Saturday, January 13, 2007

More Eccentric Characters

I guess everyone's home town has its characters, but they tend to stand out more in a small town. And in the South, we even tend to celebrate our eccentric people. Someone once said that in the south we never hide our crazy old aunts in the attic. We trot them out proudly and sit them down in the parlor when company comes. (I believe it may have been Julia Sugarbaker, in "Designing Women".)

Consequently, we also tend to vote them into office on the local and state level, and then when they say something outrageous or do something crazy, we just roll our eyes and chuckle and, sometimes, we even let them talk on the radio.

This is how we managed to elect a state legislator who attained the status of the state's least effective lawmaker, according to our state newspaper. All he did was write and present a veggie-protection bill that got a lot of laughs, but went down in flames. In his defense, I must say that he got the idea from the State of Texas when their lege actually passed such a bill protecting beef. The trouble was, nobody in Arkansas was trying to insult vegetables or ban them or anything else. He was term-limited, thank goodness, and when he came home and tried to run for the state senate, he lost. We may be overly tolerant, but we're not crazy.

A few years before that, another of our citizens won a seat in the lege, and he went down there with an agenda. He was determined to ram a bill through making the fiddle the state musical instrument, and when he finally succeeded, he came on home and didn't run again.

We used to have a home-owned department store that boasted a shoe department, who's manager was an amiable fellow who always tried to fit children with shoes that were 1/2 to 1 size larger than they needed. It took some negotiating to talk him down to a size they wouldn't walk out of. After many years, it became apparent that he was not too tightly wrapped, and the store retired him. This didn't stop the company I worked for from hiring him as a security guard (unarmed, of course). One day, he noticed the sole of his shoe was coming apart, so he got the hot glue gun and fixed it. He stood there talking to some of the employees and when he tried to walk away, he discovered he had glued his foot to the floor.

Then, there was our United States Congressman, now retired, who has the distinction of serving 13 terms (26 years) without authoring a single piece of legislation. He may have put his name on a few bills, but he never offered one of his own.

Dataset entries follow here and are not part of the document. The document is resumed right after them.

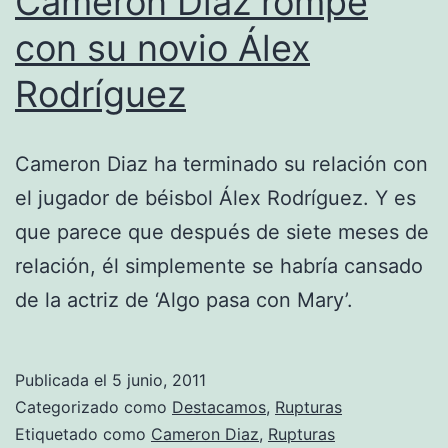
Cameron Díaz rompe
con su novio Álex
Rodríguez
Cameron Diaz ha terminado su relación con
el jugador de béisbol Álex Rodríguez. Y es
que parece que después de siete meses de
relación, él simplemente se habría cansado
de la actriz de ‘Algo pasa con Mary’.
Publicada el
5 junio, 2011
Categorizado como
Destacamos
,
Rupturas
Etiquetado como
Cameron Diaz
,
Rupturas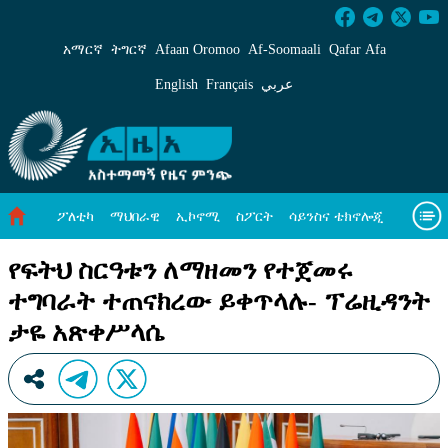
የፍትህ ስርዓቱን ለማዘመን የተጀመሩ ተግባራት ተጠናክ
አማርኛ
ትግርኛ
Afaan Oromoo
Af‑Soomaali
Qafar Afa
English
Français
عربي
ፖለቲካ
ማህበራዊ
ኢኮኖሚ
ስፖርት
ሳይንስና ቴክኖሎጂ
አካባቢ ጥበቃ
ዓለም አቀፍ ዜናዎች
መጣጥፍ
ቪዲዮዎች
የፍትህ ስርዓቱን ለማዘመን የተጀመሩ
ተግባራት ተጠናክረው ይቀጥላሉ- ፕሬዚዳንት
መጽሔት
ስለ እኛ
ታዬ አጽቀሥላሴ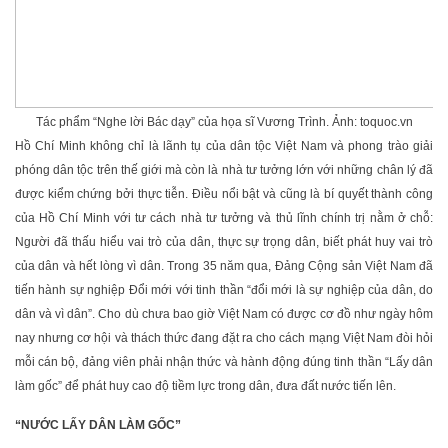
Tác phẩm “Nghe lời Bác dạy” của họa sĩ Vương Trình. Ảnh: toquoc.vn
Hồ Chí Minh không chỉ là lãnh tụ của dân tộc Việt Nam và phong trào giải
phóng dân tộc trên thế giới mà còn là nhà tư tưởng lớn với những chân lý đã
được kiểm chứng bởi thực tiễn. Điều nổi bật và cũng là bí quyết thành công
của Hồ Chí Minh với tư cách nhà tư tưởng và thủ lĩnh chính trị nằm ở chỗ:
Người đã thấu hiểu vai trò của dân, thực sự trọng dân, biết phát huy vai trò
của dân và hết lòng vì dân. Trong 35 năm qua, Đảng Cộng sản Việt Nam đã
tiến hành sự nghiệp Đổi mới với tinh thần “đổi mới là sự nghiệp của dân, do
dân và vì dân”. Cho dù chưa bao giờ Việt Nam có được cơ đồ như ngày hôm
nay nhưng cơ hội và thách thức đang đặt ra cho cách mạng Việt Nam đòi hỏi
mỗi cán bộ, đảng viên phải nhận thức và hành động đúng tinh thần “Lấy dân
làm gốc” để phát huy cao độ tiềm lực trong dân, đưa đất nước tiến lên.
“NƯỚC LẤY DÂN LÀM GỐC”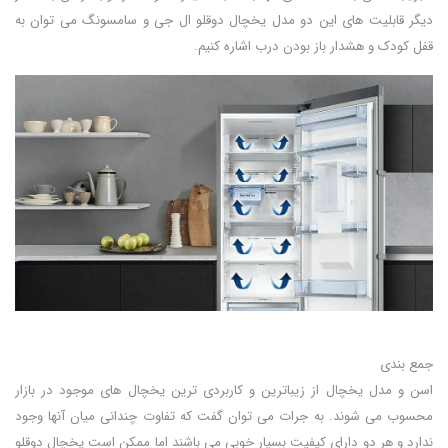
دیگر قابلیت های این دو مدل یخچال دوقلو ال جی و سامسونگ می توان به
قفل کودک و هشدار باز بودن درب اشاره کنیم.
جمع بندی
اسن و مدل یخچال از زیباترین و کاربردی ترین یخچال های موجود در بازار
محسوب می شوند. به جرات می توان گفت که تفاوت چندانی میان آنها وجود
ندارد و هر دو دارای کیفیت بسیار خوبی می باشند اما ممکن است یخچال دوقلو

Must have lacked that vision thing.

He was so popular, even so, that we have named a building at our local community college after him, and had a sculpture placed outside the college in his honor. It may just be an example of our community's sense of humor, but most folks agree that it resembles nothing so much as a great big old phallus. (Only, we use a different word.)


dot said...


Annie said...

Oh I wish you'd said the names of these folks so I could read more about them and their legacies (on the net, of course).

None of them sound like they did any terrible things . . . mostly they did nothing at all.

I'm thinking that the British enjoy eccentric characters. And so many in the Arkansas hills have British roots. Perhaps this is just their heritage shining through. You think?

Chancy said...

My state of Georgia has had some eccentric politicians also. Lester Maddox comes immediately to mind. He was Governor of Georgia and he delighted in riding his bicycle BACKWARDS up and down the drive at the governor's mansion

Betty said...

Annie, I'd rather not get sued, even though truth is an absolute defense against libel.

Dot: Glad I could make you smile.

Chancy: I never knew that about Lester Maddox. How funny!

Dogwalkmusings said...

I always know where to go when I need a good laugh!

By the way the landmark building in Rochester, NY is one of "those" too!

Kell said...

That was hilarious. Glued his shoe to the floor. LMAO

patsy said...

better be careful Betty when talking about state ledge passed members. Ted Coxsey was our cousin and you know some people think you are related to us !

Annie said...

Patsy's not worried about getting sued, at least not by family!

QofD said...

This is your best post ever. I loved the bit about letting them talk on the radio and the guy who glued his shoe to the floor. Awesome!

Sister--Three said...

Betty, my father (long dead) literally detested this man. He could have been called John Paul

Maya's Granny said...

If only more politicians were set on such benign agendas as vegie bills and the State musical instrument! Keeps them busy, doesn't do any harm to us.